Oilers' Connor McDavid: Best-on-best 'what hockey’s been missing'
The epic Ohtani vs. Trout showdown reminded fans and players alike that hockey is severely lacking best-on-best play on the world stage.
After Tuesday night’s dramatic Japan-USA showdown in the World Baseball Classic final came down to an epic Shohei Ohtani vs. Mike Trout finish, the best-on-best debate has once again sparked up in the world of hockey.
With eyes peeled on Ohtani’s epic slider to whiff his Angels teammate, it’s no surprise that Connor McDavid, a giant already in his own right amongst the NHL’s best, was impressed by the stakes of the matchup.
“It’s what hockey’s been missing for the past decade,” McDavid told reporters ahead of Edmonton’s Wednesday night tilt against the Arizona Coyotes.
The Oilers captain, already 26 and having donned the Red and White just twice as a nationally televised junior — and never at the pro ranks — was forthright and candid on his admiration for the moment in sporting history, and its relevance to his own game.
“I thought it was really cool, it’s been what we’ve been asking for in hockey for a long time,” he said. “It was best-on-best.”
Ohtani and Trout’s head-to-head, which concluded with Team Japan securing a record third World Baseball Classic title and first since 2009, has captured the imagination of nearly every sports fan. Major League Baseball’s upload of the at bat on YouTube, posted just before midnight Eastern Time, already boasts over 1.5 million views, and has been on the tip of every sports fan's tongue since.
That sentiment, McDavid says, is what players and fans alike throughout hockey are desperately craving.

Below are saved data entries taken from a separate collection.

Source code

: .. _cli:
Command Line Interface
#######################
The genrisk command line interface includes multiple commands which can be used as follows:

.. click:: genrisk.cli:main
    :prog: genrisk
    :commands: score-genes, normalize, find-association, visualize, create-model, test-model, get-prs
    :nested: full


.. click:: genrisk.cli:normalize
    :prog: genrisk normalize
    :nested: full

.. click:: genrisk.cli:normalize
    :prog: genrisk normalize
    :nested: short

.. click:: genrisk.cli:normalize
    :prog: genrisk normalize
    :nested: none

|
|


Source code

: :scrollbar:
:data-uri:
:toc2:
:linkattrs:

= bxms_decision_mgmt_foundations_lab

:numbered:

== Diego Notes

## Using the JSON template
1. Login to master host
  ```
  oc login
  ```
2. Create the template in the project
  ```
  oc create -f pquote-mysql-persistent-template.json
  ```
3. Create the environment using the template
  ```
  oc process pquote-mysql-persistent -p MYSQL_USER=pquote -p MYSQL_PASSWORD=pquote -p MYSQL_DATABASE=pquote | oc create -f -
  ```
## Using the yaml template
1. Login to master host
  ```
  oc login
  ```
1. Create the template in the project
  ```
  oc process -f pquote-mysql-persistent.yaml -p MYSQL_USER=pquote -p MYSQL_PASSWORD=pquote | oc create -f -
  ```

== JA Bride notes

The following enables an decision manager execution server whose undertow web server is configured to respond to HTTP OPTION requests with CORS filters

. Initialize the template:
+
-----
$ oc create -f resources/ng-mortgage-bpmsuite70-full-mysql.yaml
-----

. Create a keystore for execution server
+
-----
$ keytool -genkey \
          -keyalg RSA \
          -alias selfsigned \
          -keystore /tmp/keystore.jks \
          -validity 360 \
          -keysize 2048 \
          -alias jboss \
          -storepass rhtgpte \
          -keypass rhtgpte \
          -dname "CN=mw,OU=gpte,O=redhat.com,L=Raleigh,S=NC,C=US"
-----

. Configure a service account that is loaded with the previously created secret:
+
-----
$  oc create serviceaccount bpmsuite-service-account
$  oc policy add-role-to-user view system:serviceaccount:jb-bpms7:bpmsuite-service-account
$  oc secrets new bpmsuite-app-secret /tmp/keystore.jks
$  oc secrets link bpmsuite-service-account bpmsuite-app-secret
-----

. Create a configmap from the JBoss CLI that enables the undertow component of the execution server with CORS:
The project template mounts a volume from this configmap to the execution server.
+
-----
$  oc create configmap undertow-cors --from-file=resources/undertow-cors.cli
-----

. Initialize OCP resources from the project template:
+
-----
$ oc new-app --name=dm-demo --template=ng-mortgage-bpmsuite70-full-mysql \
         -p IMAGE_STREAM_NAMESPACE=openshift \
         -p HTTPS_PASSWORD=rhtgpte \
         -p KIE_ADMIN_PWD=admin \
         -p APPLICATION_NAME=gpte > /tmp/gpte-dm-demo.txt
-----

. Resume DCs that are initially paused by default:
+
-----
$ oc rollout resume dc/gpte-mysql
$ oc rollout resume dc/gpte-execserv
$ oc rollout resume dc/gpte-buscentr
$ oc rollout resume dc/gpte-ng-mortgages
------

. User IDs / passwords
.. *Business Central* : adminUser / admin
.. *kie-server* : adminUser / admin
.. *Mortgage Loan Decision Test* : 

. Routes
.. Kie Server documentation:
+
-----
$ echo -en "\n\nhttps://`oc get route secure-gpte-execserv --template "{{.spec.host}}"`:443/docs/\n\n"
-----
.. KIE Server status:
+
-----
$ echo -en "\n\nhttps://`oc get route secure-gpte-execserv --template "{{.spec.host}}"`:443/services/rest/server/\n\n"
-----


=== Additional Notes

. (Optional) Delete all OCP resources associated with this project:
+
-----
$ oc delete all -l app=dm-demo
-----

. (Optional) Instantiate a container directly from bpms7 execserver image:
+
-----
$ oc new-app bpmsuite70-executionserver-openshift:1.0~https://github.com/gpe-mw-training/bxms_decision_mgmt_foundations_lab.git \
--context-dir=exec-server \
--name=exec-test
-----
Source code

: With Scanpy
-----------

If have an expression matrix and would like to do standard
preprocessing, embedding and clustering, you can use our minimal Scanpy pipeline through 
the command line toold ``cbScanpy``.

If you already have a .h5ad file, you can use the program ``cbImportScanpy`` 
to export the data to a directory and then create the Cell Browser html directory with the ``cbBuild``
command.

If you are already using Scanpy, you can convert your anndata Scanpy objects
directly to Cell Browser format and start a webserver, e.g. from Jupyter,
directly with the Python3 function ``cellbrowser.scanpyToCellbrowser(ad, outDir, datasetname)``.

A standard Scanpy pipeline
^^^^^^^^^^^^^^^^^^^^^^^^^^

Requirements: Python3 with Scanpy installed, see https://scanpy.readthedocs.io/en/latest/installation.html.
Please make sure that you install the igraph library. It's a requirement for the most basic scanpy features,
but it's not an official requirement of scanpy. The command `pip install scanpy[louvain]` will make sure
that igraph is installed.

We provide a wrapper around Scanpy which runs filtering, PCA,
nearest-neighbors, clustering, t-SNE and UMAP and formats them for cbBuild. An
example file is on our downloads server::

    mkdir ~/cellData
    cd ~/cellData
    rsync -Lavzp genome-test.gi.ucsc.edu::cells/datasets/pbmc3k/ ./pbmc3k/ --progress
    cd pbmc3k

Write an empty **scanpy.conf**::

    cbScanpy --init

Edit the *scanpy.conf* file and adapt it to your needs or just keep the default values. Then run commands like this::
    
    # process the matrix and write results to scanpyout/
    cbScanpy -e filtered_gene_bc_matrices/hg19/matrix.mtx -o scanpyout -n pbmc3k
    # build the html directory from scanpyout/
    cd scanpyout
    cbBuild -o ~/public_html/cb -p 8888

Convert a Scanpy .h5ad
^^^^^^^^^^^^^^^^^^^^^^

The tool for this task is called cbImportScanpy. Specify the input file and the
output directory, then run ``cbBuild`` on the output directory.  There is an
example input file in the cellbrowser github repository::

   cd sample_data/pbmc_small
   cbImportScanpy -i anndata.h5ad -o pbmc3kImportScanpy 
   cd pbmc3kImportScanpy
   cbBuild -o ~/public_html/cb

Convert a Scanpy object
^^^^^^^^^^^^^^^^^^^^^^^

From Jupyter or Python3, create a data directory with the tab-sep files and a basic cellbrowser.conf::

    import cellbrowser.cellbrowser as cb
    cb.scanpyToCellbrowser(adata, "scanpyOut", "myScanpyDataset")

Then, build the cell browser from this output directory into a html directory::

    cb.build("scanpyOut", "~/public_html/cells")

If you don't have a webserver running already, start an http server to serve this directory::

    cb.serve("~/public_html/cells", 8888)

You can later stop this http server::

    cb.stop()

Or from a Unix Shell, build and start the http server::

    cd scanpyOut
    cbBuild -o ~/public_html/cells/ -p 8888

“Did you see Ohtani vs. Trout?” the NHL’s leading point-getter said, doubtlessly mimicking the hundreds of similar conversations occurring coast to coast this morning.
“Everyone’s talking about baseball.”
The NHL, for its part, has made efforts to have players involved on a worldwide stage, but has struggled with various factors.
Since the league and players failed to come to an agreement over attending the 2018 Olympic Games in South Korea, a global pandemic and Russia's war of aggression in Ukraine have kiboshed attempts in 2022 and 2024 to gather the world’s best for a highly-anticipated tournament.
The NHL’s latest attempt at a best-on-best centres around a February 2025 event, though little detail has been made available on factors such as teams, feasibility, or any of the numerous other concerns surrounding the event.
Notably, the IIHF recently announced on Wednesday that they planned to once again exclude Russia and Belarus from their 2023-24 tournament schedule, a decision that NHL officials will likely find themselves having to make ahead of as a potential 2025 World Cup begins taking shape.